§ Extracted text

|---|

MLflow
How to log and visualize experiments with MLflow
The MLflow Experiment Tracker is an Experiment Tracker flavor provided with the MLflow ZenML integration that uses the MLflow tracking service to log and visualize information from your pipeline steps (e.g. models, parameters, metrics).

When would you want to use it?

MLflow Tracking is a very popular tool that you would normally use in the iterative ML experimentation phase to track and visualize experiment results. That doesn't mean that it cannot be repurposed to track and visualize the results produced by your automated pipeline runs, as you make the transition towards a more production oriented workflow.
You should use the MLflow Experiment Tracker:
  • if you have already been using MLflow to track experiment results for your project and would like to continue doing so as you are incorporating MLOps workflows and best practices in your project through ZenML.
  • if you are looking for a more visually interactive way of navigating the results produced from your ZenML pipeline runs (e.g. models, metrics, datasets)
  • if you or your team already have a shared MLflow Tracking service deployed somewhere on-premise or in the cloud, and you would like to connect ZenML to it to share the artifacts and metrics logged by your pipelines
You should consider one of the other Experiment Tracker flavors if you have never worked with MLflow before and would rather use another experiment tracking tool that you are more familiar with.

|---|

§ Information provided

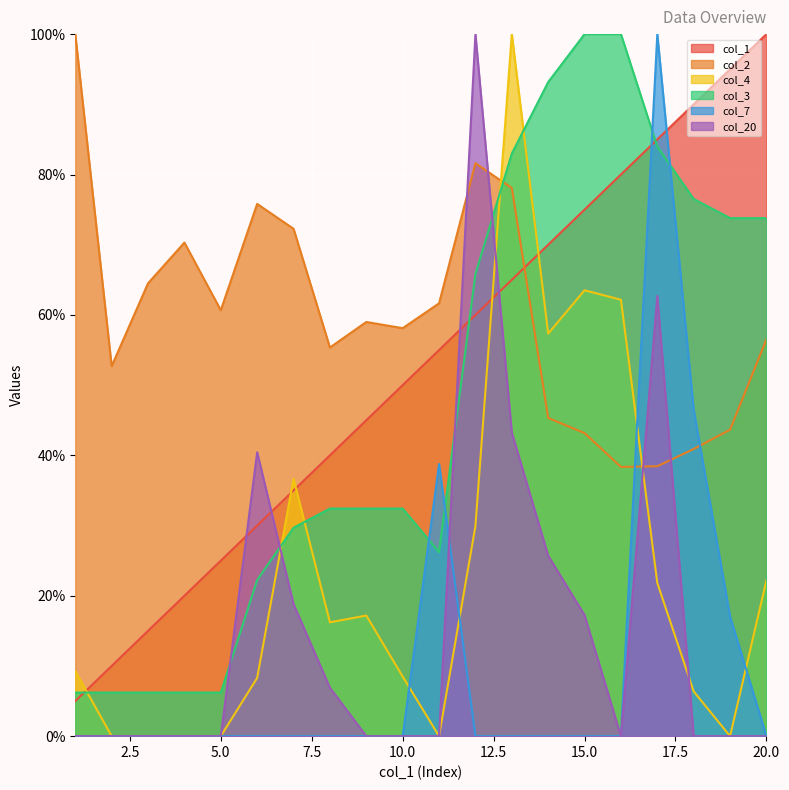

What is the average value of the col_1 series?

52.5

|---|

§ Job A
Retype the MLflow Experiment Tracker text from "MLflow Tracking is" up to and including "production oriented workflow.".
§ Job B
Summarize the MLflow Experiment Tracker text in two sentences.

§ Answer A
MLflow Tracking is a very popular tool that you would normally use in the iterative ML experimentation phase to track and visualize experiment results. That doesn't mean that it cannot be repurposed to track and visualize the results produced by your automated pipeline runs, as you make the transition towards a more production oriented workflow.

§ Answer B
The MLflow Experiment Tracker is an Experiment Tracker flavor provided with the MLflow ZenML integration that uses the MLflow tracking service to log and visualize information from pipeline steps, such as models, parameters and metrics. It suits those who already use MLflow to track experiment results, want a more visually interactive way to navigate the results of ZenML pipeline runs, or have a shared MLflow Tracking service to connect ZenML to, while those who have never worked with MLflow should consider another Experiment Tracker flavor.